→ PROBLEM DESCRIPTION
Please restate the records below word for word, leaving out every picture.

→ DATASET RECORDS
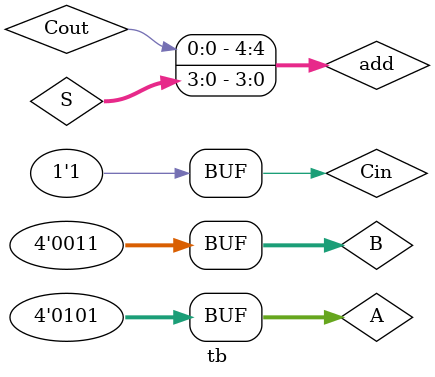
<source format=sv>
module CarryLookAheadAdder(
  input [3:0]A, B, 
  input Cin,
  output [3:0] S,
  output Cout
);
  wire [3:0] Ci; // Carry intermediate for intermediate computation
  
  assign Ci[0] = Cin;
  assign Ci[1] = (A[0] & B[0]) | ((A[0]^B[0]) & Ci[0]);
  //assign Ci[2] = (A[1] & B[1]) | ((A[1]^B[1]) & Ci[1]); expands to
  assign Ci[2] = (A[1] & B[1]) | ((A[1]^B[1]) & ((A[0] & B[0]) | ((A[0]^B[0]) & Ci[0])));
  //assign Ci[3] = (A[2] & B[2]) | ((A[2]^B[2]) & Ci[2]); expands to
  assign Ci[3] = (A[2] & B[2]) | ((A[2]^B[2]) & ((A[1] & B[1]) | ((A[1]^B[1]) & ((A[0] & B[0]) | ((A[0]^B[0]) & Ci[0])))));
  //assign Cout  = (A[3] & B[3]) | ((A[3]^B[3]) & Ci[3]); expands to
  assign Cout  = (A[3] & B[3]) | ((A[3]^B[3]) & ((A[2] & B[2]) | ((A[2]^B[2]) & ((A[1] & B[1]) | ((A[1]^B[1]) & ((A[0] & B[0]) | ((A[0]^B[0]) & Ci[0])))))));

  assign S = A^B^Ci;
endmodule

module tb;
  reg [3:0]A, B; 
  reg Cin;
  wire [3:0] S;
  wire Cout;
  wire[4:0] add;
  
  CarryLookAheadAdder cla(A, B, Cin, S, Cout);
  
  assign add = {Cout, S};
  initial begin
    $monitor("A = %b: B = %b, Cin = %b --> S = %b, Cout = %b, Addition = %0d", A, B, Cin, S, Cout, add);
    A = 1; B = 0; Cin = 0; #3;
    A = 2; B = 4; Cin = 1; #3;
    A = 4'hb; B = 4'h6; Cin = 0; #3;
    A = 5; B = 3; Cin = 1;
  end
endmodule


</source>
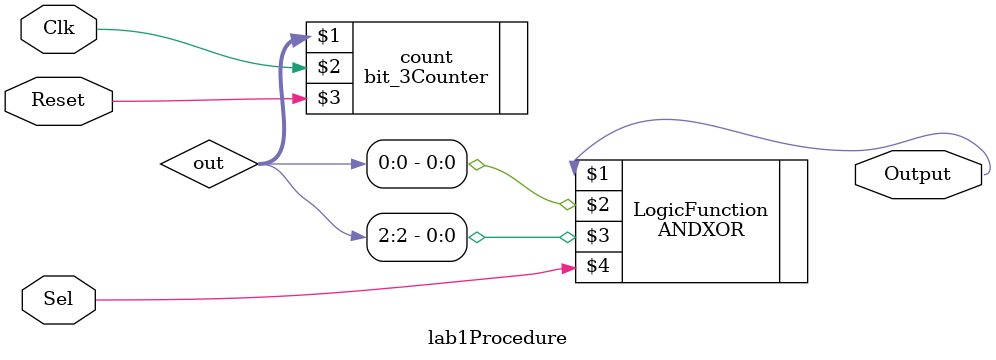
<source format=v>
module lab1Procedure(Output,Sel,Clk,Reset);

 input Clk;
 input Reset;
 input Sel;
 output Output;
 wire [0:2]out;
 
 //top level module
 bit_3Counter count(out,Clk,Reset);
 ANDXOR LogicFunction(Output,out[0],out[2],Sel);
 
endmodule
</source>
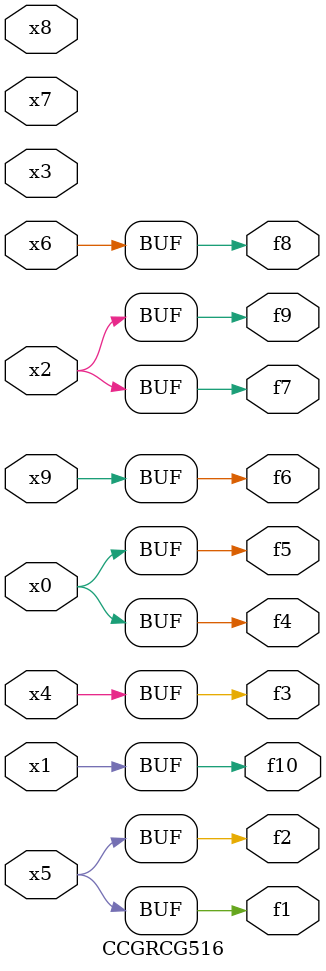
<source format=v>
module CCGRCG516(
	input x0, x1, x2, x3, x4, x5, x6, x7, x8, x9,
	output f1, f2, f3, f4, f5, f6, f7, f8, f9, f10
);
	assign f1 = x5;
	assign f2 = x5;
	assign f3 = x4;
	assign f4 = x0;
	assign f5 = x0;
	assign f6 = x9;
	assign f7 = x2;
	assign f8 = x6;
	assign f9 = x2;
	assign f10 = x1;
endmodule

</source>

→ WRITTEN SOLUTION
<source format=sv>
module CarryLookAheadAdder(
  input [3:0]A, B, 
  input Cin,
  output [3:0] S,
  output Cout
);
  wire [3:0] Ci; // Carry intermediate for intermediate computation
  
  assign Ci[0] = Cin;
  assign Ci[1] = (A[0] & B[0]) | ((A[0]^B[0]) & Ci[0]);
  //assign Ci[2] = (A[1] & B[1]) | ((A[1]^B[1]) & Ci[1]); expands to
  assign Ci[2] = (A[1] & B[1]) | ((A[1]^B[1]) & ((A[0] & B[0]) | ((A[0]^B[0]) & Ci[0])));
  //assign Ci[3] = (A[2] & B[2]) | ((A[2]^B[2]) & Ci[2]); expands to
  assign Ci[3] = (A[2] & B[2]) | ((A[2]^B[2]) & ((A[1] & B[1]) | ((A[1]^B[1]) & ((A[0] & B[0]) | ((A[0]^B[0]) & Ci[0])))));
  //assign Cout  = (A[3] & B[3]) | ((A[3]^B[3]) & Ci[3]); expands to
  assign Cout  = (A[3] & B[3]) | ((A[3]^B[3]) & ((A[2] & B[2]) | ((A[2]^B[2]) & ((A[1] & B[1]) | ((A[1]^B[1]) & ((A[0] & B[0]) | ((A[0]^B[0]) & Ci[0])))))));

  assign S = A^B^Ci;
endmodule

module tb;
  reg [3:0]A, B; 
  reg Cin;
  wire [3:0] S;
  wire Cout;
  wire[4:0] add;
  
  CarryLookAheadAdder cla(A, B, Cin, S, Cout);
  
  assign add = {Cout, S};
  initial begin
    $monitor("A = %b: B = %b, Cin = %b --> S = %b, Cout = %b, Addition = %0d", A, B, Cin, S, Cout, add);
    A = 1; B = 0; Cin = 0; #3;
    A = 2; B = 4; Cin = 1; #3;
    A = 4'hb; B = 4'h6; Cin = 0; #3;
    A = 5; B = 3; Cin = 1;
  end
endmodule


</source>
<source format=v>
module lab1Procedure(Output,Sel,Clk,Reset);

 input Clk;
 input Reset;
 input Sel;
 output Output;
 wire [0:2]out;
 
 //top level module
 bit_3Counter count(out,Clk,Reset);
 ANDXOR LogicFunction(Output,out[0],out[2],Sel);
 
endmodule
</source>
<source format=v>
module CCGRCG516(
	input x0, x1, x2, x3, x4, x5, x6, x7, x8, x9,
	output f1, f2, f3, f4, f5, f6, f7, f8, f9, f10
);
	assign f1 = x5;
	assign f2 = x5;
	assign f3 = x4;
	assign f4 = x0;
	assign f5 = x0;
	assign f6 = x9;
	assign f7 = x2;
	assign f8 = x6;
	assign f9 = x2;
	assign f10 = x1;
endmodule

</source>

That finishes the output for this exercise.